-------- Raw data --------

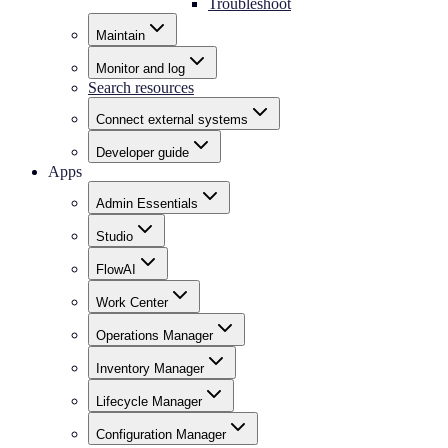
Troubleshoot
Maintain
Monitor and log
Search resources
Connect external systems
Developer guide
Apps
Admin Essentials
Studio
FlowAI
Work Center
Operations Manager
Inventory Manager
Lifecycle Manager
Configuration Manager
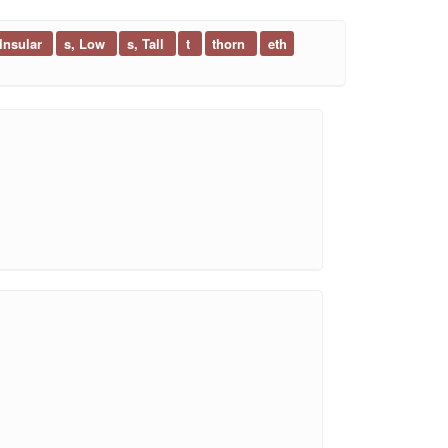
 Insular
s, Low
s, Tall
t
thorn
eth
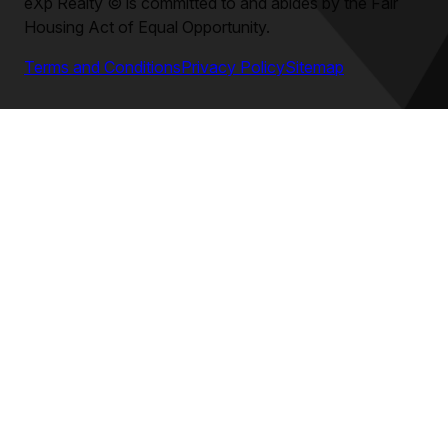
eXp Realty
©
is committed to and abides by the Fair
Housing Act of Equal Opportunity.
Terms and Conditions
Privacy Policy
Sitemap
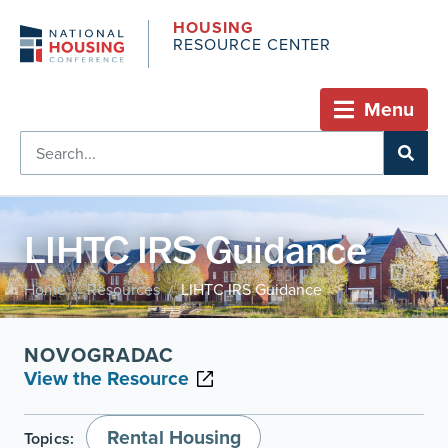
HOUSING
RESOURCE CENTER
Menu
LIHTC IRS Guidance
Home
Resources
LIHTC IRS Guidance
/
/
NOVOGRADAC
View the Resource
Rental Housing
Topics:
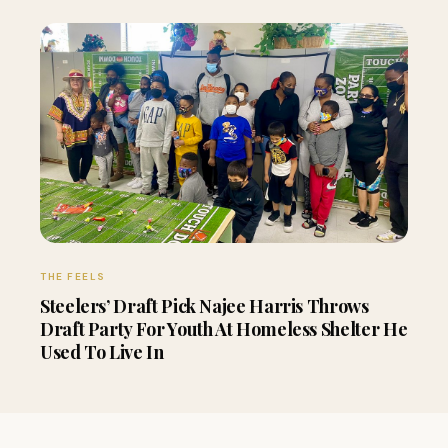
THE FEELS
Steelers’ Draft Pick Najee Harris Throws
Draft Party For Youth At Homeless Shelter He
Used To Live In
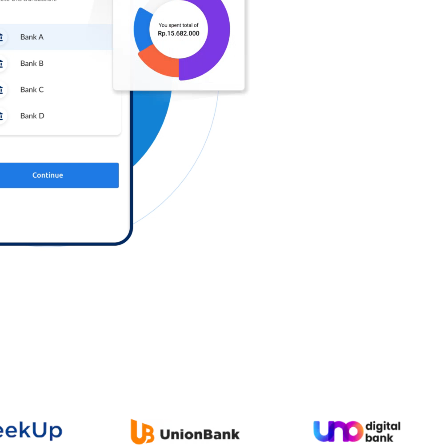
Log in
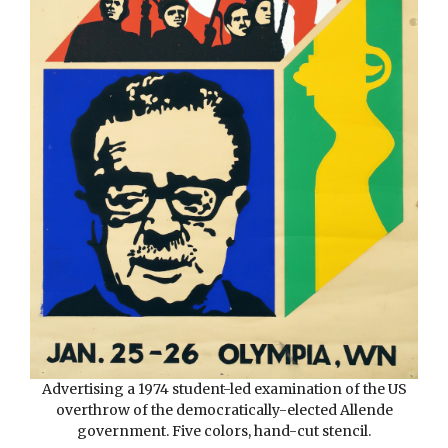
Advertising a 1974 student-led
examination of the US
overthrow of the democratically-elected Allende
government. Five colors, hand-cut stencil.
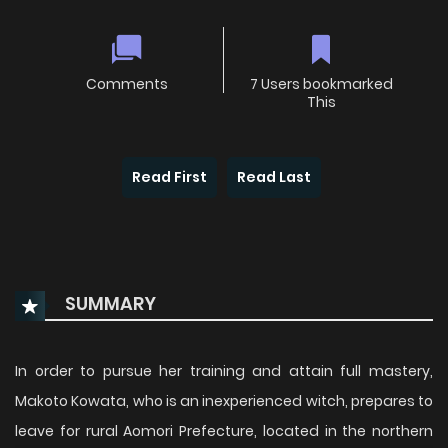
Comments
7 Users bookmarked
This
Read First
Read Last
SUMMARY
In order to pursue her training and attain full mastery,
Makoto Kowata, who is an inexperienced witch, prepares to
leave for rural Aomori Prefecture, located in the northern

--------

Tally the lines in the entries above that hold the word "Manager". Reply with nothing but that count.

> _Written answer_:
4